The evaluation module in MLlib makes it exceedingly simple to tune the parameters of its models. Once the hard work of the ETL and data mining process is complete, producing the final models is nearly effortless. After determining the final model coefficients and parameters, we were prepared to start generating product rankings in production. We used Databricks’ scheduling feature to run a daily job to produce product rankings for each of the members who will be receiving an email notification that day. To generate feature vectors for each member, we simply apply to the most recent data the same extractor and transformer modules that generated the original training data. This not only saved development time upfront, it avoids the problems of dual maintenance of exploration and production pipelines. It also ensures that the models are being applied under the most favorable conditions—to features that have precisely the same meaning and context as in the training data.

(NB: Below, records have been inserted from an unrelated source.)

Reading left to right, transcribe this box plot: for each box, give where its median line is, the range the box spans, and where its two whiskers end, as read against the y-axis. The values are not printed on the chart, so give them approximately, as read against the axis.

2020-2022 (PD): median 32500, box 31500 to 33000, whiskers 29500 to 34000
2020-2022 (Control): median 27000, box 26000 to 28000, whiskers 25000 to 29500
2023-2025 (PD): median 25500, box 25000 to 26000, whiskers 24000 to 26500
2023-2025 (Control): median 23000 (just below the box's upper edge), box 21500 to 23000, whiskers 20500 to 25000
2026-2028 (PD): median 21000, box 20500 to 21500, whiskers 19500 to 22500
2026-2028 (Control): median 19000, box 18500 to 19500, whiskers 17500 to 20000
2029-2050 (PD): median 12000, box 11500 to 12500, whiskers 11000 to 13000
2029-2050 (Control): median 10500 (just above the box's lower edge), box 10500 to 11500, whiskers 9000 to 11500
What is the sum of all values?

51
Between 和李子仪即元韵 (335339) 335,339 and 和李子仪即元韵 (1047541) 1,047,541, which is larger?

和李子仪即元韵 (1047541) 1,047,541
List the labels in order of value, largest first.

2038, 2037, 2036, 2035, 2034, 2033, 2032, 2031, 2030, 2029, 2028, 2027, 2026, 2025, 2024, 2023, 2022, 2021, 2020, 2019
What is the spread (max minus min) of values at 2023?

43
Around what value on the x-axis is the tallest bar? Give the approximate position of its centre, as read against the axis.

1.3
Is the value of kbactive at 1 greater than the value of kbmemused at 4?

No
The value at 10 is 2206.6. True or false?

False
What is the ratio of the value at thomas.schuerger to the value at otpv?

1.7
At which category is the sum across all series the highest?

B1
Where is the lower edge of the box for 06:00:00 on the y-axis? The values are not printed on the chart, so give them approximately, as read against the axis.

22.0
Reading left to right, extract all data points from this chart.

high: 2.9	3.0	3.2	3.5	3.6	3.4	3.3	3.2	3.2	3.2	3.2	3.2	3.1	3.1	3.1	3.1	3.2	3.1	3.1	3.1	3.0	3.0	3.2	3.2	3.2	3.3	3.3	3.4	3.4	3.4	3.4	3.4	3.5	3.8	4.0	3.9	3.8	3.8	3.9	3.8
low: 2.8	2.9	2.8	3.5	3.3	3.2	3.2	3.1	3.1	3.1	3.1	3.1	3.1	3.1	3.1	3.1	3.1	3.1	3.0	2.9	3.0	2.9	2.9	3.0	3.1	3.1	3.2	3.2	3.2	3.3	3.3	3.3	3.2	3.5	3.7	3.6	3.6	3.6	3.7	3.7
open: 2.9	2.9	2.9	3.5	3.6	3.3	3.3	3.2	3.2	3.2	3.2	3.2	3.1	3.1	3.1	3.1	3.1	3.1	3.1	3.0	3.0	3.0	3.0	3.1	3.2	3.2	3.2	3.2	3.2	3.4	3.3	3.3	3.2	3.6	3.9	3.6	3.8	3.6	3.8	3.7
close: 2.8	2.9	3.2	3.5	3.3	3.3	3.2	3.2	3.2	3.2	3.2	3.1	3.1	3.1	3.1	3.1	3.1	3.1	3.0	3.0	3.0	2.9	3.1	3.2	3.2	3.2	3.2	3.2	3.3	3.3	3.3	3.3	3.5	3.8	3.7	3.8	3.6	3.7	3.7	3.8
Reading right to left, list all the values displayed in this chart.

Future Plans with Databricks and Apache Spark
The product recommendation project turned out to be a great success that has encouraged us to take on similarly ambitious data projects at DSC. Databricks continues to play a vital role in supporting our development workflow, particularly for data products. Large-scale data mining has become an essential tool that we use to gather information to address strategically important questions; and the resulting predictive models can then be deployed to power smart features in production. In addition to machine learning, we have projects that employ stream-processing applications built on Spark Streaming; for example, we consume various event streams to unobtrusively collect and report metrics, or to replicate data across systems in near real-time. And, of course, a growing number of our ETL processes are being developed on Spark.